Все выпили; кто закусил, кто запил. Кто в очередной раз задумался о чём-то.
– Чувствительный он был человек, – заговорил Федя, – любил чувствовать, видимо, чтобы понимать что живёт, хоть и трудно это ему давалось. А подумать: зачем взрывы чувств или там предельные события в жизни, какой-то надуманный апогей своего существования? Нахрена, ребята? Вот он – человек, всю жизнь гоняющийся за великим, идеальным – лежит там сейчас в земле и никому не мешает. Был он тут у меня с бутылкой, просил разговора. Я обрадовался ему, мы с ним редко виделись, а тут коньяк у него в руке. Ну, думаю, коньяк – тревожная нота, всегда старался его обходить стороной; но как тут с человеком не выпьешь? Разлили, выпили, и давай он мне всех своих баб перечислять: с одной тогда-то в Париже встречался, с другой в Вене, с третьей в Москве кувыркался, хоть тогда они и с Женькой сошлись. Но мне на это плевать, собственно говоря, я коньячок ему, да себе подливаю. И вот он хватает нож и начинает его в стол втыкать и вытыкать, втыкать и вытыкать. Вижу не от пьянки это, а мучает его какая-то грудная жаба, уверен на все сто. Ну я вышел с кухни; тот меня даже не заметил. Бьёт этот стол, и знает ведь, что вещь не крикнет: «Ебёна мать». Наверное, ему этого и нужнее всего было.
– А я уверен, что это он всё свою Машу не мог забыть, – говорил Саша. – Виделись они с год назад в Москве, там и на фотографии видно, что улыбка слишком уж его напускная была. Илья Штопоров его фотографировал и рассказывал мне, что Костя не в ладах был, понурый, улыбался только на камеру, ушёл рано. А там потом вы и сами знаете, как они с Женькой поругались – очень серьёзно.
– Вон этот психоватый неврастеник, – указал Стас на сутулого Глеба. – Зачем он вообще тут появился?
– Меня мало волнует это, – ответил Саша.
Глеб стоял у стены и держал стакан сока. Женя рассказывала ему что-то волнующее, слёзы из её глаз текли теперь механически. Глеб уже не выносил её трепотни, лицо его побагровело и таило в себе нечто желающее вырваться.

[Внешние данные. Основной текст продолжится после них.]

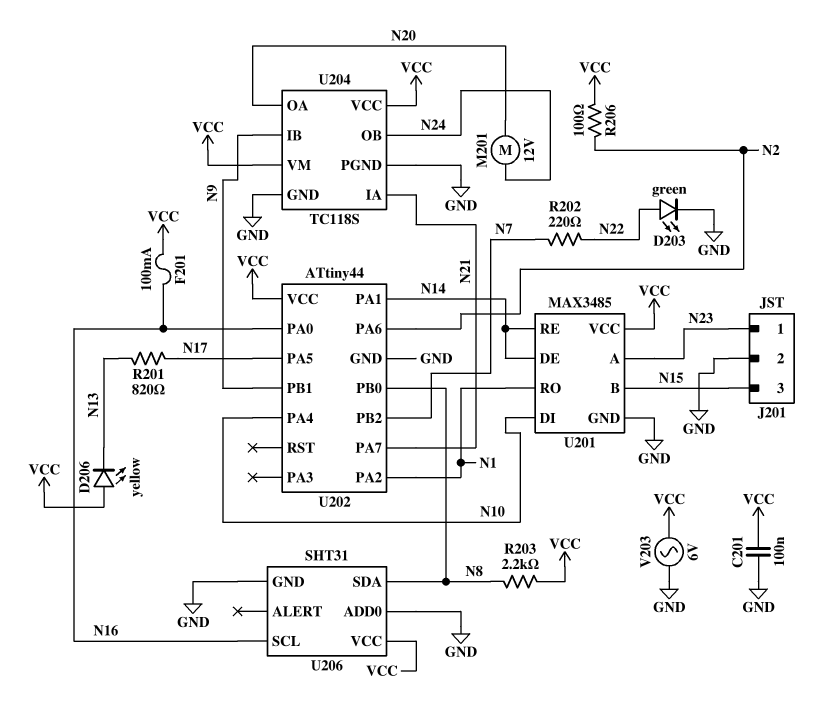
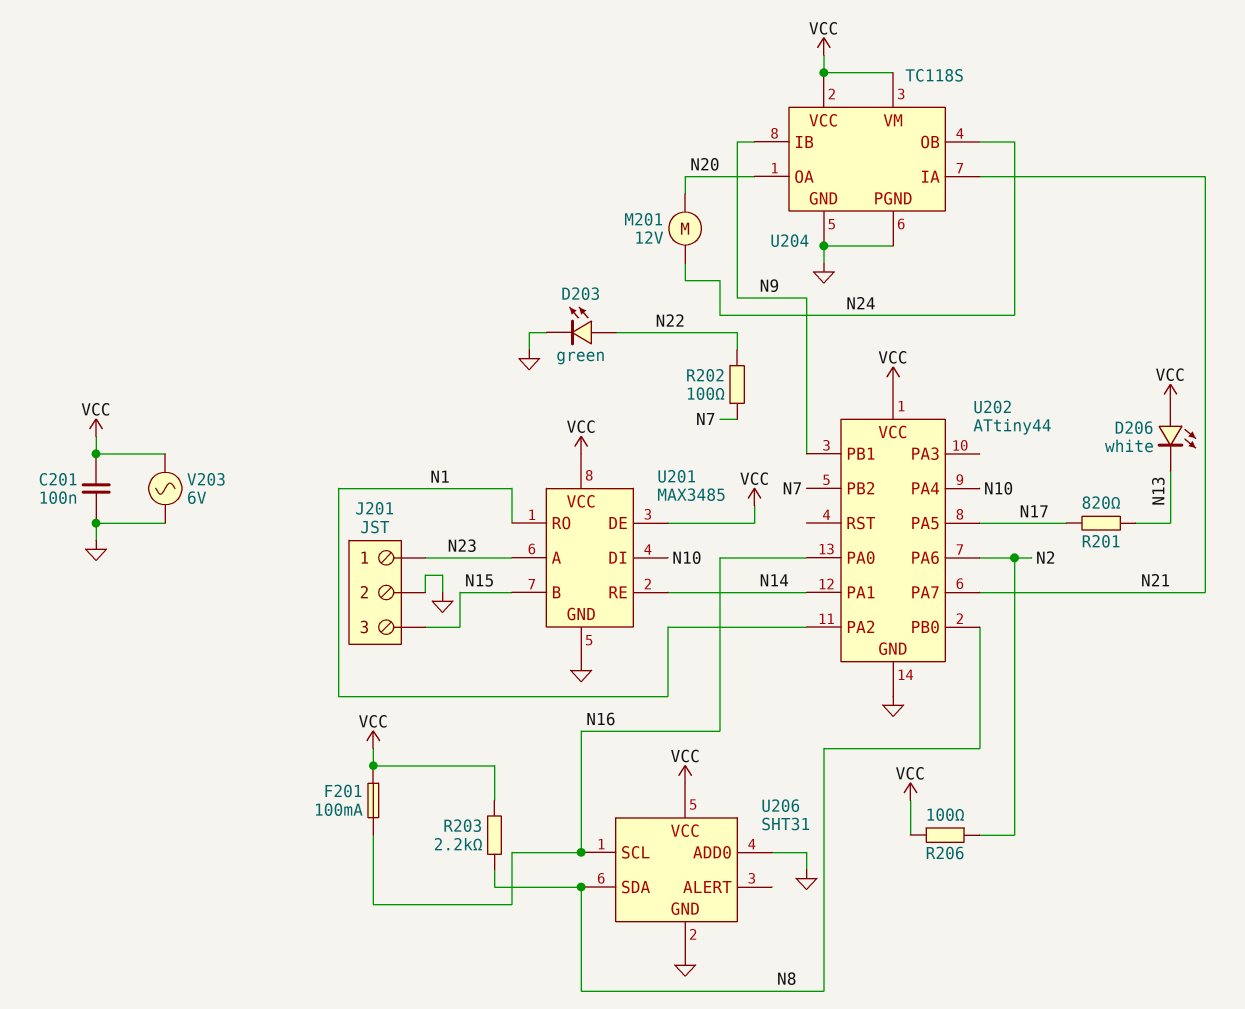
D206: LED yellow (A VCC, K N13) -> LED white (A VCC, K N13)
R202: 220 (N7, N22) -> 100 (N7, N22)
U201 pin DE: N14 -> VCC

Важным упущением в моём повествовании я сознательно пренебрёг. Следовало сказать, что тот самый неприметный Глеб буквально три года назад во время ссоры с Костей спустил того с лестницы. Это парализовало Косте ноги и приостановило любую деятельность, развило комплекс и послужило повальным отвержением Костей всех близких и знакомых. Костя превратился в существо, отказывающее придать смысл своей жизни, огорошивал всех грубым цинизмом, чтобы все отказались от него, чтобы все похоронили его под своей ненавистью, и чтобы никто не сочувствовал ему и более не видели в нём слабого и немощного человека. Костя закатил невообразимо тяжёлую депрессию. Глеб, ожидая от Кости заявления на него в полицию, посоветовался с дядей адвокатом и решил провести три месяца в психлечебнице, чтобы его, если что, признали бы на тот период помешанным. Себя он ни в чём не винил, а люди во всём винили одного лишь Глеба, не подозревая о том, что Костя в день роковой ссоры держал наготове нож, чтобы вонзить его в горло Глеба. Об этом, впрочем, знали лишь двое: Костя и Глеб. Стоило появиться Глебу сегодня на поминках, как его посетило чувство неуюта, как и всех присутствующих. Женя из своего добросердечия одна сделала вид, словно Глеб зашёл точно по адресу. В глубине души вина Глеба казалась ей явной и даже непростительной.
Глеб был не на месте, но так вышло, что он считал всех присутствующих лишними, а себя как раз на месте. Как раз наоборот ощущали все присутствующих. Правда гноилась в его мозжечке, и он вдруг громко без запинки вымолвил:
– Женя, а ты знаешь причину, по которой я спустил Костика с лестницы?